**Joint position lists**

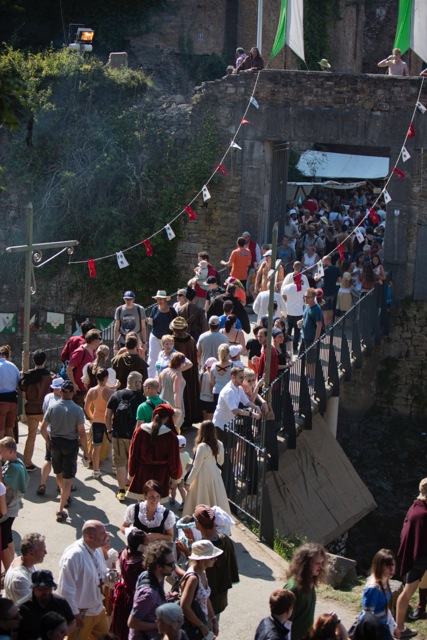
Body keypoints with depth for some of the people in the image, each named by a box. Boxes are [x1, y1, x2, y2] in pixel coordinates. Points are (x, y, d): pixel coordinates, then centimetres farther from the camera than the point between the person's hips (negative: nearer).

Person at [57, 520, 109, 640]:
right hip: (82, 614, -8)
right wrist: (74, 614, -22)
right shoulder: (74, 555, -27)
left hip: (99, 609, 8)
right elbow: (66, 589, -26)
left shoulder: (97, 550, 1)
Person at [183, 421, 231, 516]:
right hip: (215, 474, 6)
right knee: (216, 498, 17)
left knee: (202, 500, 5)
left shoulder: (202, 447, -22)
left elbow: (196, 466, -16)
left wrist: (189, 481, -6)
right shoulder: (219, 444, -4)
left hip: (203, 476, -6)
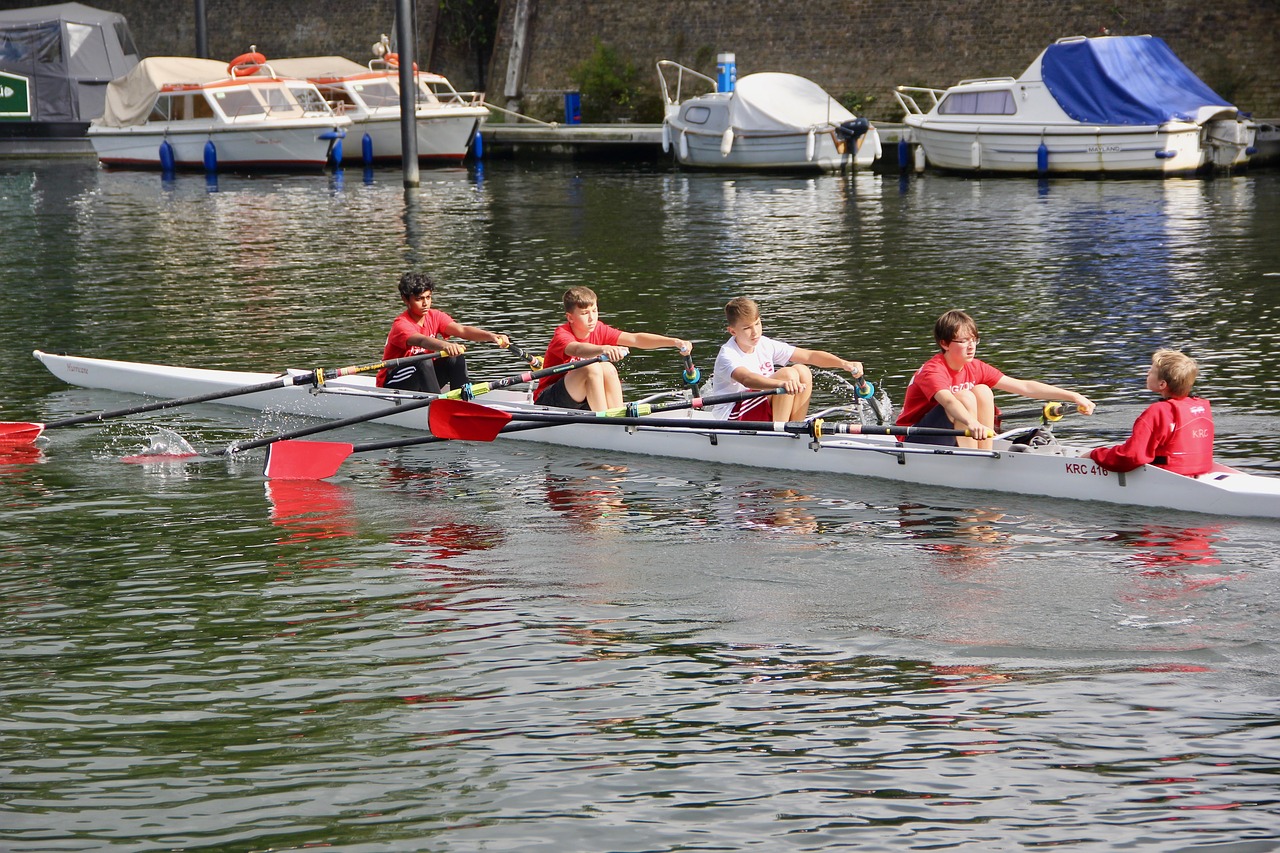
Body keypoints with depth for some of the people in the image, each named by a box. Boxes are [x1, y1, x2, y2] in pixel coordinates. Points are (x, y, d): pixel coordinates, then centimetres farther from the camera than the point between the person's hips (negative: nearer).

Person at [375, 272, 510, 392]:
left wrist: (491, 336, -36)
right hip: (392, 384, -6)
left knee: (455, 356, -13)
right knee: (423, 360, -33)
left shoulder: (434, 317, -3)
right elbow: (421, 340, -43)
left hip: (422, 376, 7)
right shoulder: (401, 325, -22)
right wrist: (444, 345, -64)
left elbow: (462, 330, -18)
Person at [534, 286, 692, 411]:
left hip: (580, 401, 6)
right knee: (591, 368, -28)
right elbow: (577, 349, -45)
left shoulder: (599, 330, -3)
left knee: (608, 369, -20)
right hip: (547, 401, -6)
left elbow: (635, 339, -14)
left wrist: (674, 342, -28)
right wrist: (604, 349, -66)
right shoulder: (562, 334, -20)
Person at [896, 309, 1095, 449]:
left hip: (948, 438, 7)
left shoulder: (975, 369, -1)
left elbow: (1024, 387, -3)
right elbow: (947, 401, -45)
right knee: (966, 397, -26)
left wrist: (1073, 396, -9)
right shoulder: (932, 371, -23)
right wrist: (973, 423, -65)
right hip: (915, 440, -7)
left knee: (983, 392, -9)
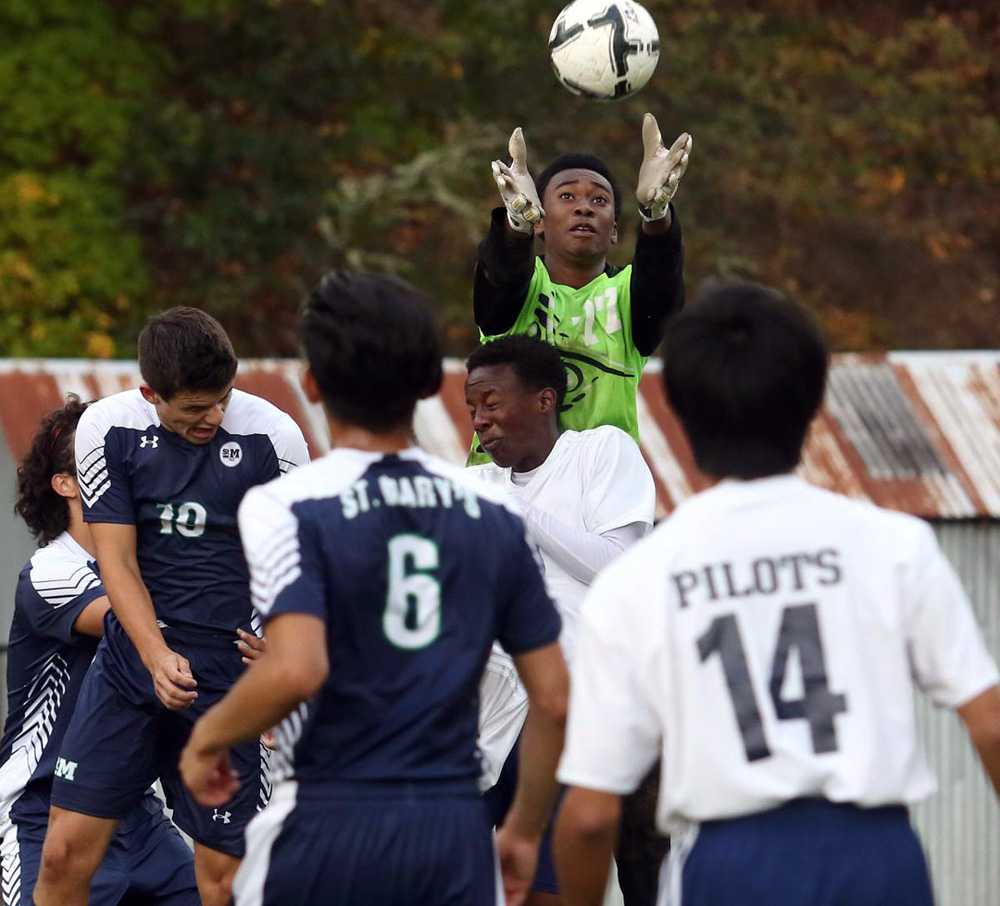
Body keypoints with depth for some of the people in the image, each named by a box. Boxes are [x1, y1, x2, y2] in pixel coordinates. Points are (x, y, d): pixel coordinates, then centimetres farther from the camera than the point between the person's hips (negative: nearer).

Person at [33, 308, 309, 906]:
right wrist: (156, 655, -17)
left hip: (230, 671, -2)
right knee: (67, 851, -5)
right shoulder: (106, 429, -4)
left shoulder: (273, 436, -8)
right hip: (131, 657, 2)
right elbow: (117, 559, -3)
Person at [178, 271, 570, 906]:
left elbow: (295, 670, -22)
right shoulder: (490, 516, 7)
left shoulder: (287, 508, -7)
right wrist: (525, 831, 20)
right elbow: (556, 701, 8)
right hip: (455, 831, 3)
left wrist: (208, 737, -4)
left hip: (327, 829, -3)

**ABOUT THIS EXERCISE**
Rewrite every line of the listing above as a single numbered list, skipping blank lines. Leave the pictures out of your answer.

**ANSWER SECTION**
1. Body keypoints with depth for some of the people in the image, each named by a box. Boxes are [x1, y1, x2, y2] in pixel coordinates. Points are (x, y, d): pixel coordinates, then centimetres farther from the camera than the point between the person's hips (negative: nearer).
2. Person at [57, 520, 109, 640]:
3. right hip: (82, 614, -8)
4. right wrist: (74, 614, -22)
5. right shoulder: (74, 555, -27)
6. left hip: (99, 609, 8)
7. right elbow: (66, 589, -26)
8. left shoulder: (97, 550, 1)
9. Person at [183, 421, 231, 516]:
10. right hip: (215, 474, 6)
11. right knee: (216, 498, 17)
12. left knee: (202, 500, 5)
13. left shoulder: (202, 447, -22)
14. left elbow: (196, 466, -16)
15. left wrist: (189, 481, -6)
16. right shoulder: (219, 444, -4)
17. left hip: (203, 476, -6)
18. Body keypoints with depth for some of the people in the image, each named by a box. Boxes are [x1, y1, x2, y2] in pixel coordinates. Points are (x, y, d): pixel coordinates, then centimetres farther from the camera than the point between the person's hips (negative: nearer).
19. Person at [375, 272, 510, 392]:
20. left wrist: (491, 336, -36)
21. right hip: (392, 384, -6)
22. left knee: (455, 356, -13)
23. right knee: (423, 360, -33)
24. left shoulder: (434, 317, -3)
25. right elbow: (421, 340, -43)
26. left hip: (422, 376, 7)
27. right shoulder: (401, 325, -22)
28. right wrist: (444, 345, -64)
29. left elbow: (462, 330, -18)
30. Person at [534, 286, 692, 411]:
31. left hip: (580, 401, 6)
32. right knee: (591, 368, -28)
33. right elbow: (577, 349, -45)
34. left shoulder: (599, 330, -3)
35. left knee: (608, 369, -20)
36. right hip: (547, 401, -6)
37. left elbow: (635, 339, -14)
38. left wrist: (674, 342, -28)
39. right wrist: (604, 349, -66)
40. right shoulder: (562, 334, -20)
41. Person at [896, 309, 1095, 449]:
42. left hip: (948, 438, 7)
43. left shoulder: (975, 369, -1)
44. left elbow: (1024, 387, -3)
45. right elbow: (947, 401, -45)
46. right knee: (966, 397, -26)
47. left wrist: (1073, 396, -9)
48. right shoulder: (932, 371, -23)
49. right wrist: (973, 423, -65)
50. right hip: (915, 440, -7)
51. left knee: (983, 392, -9)
52. Body keypoints with depth for some of the people in the image, each named by a box. Boxes are [x1, y1, x2, y2] in pixel coordinates. Points are (x, y, d): pixel coordinates, then centimetres farther from the camera than the point between the person's hips (negative: nearer).
53. Person at [33, 308, 309, 906]:
54. right wrist: (156, 655, -17)
55. left hip: (230, 671, -2)
56. right knee: (67, 851, -5)
57. right shoulder: (106, 429, -4)
58. left shoulder: (273, 436, -8)
59. right hip: (131, 657, 2)
60. right elbow: (117, 559, -3)
61. Person at [178, 271, 570, 906]:
62. left elbow: (295, 670, -22)
63. right shoulder: (490, 516, 7)
64. left shoulder: (287, 508, -7)
65. right wrist: (525, 831, 20)
66. right elbow: (556, 701, 8)
67. right hip: (455, 831, 3)
68. left wrist: (208, 737, -4)
69. left hip: (327, 829, -3)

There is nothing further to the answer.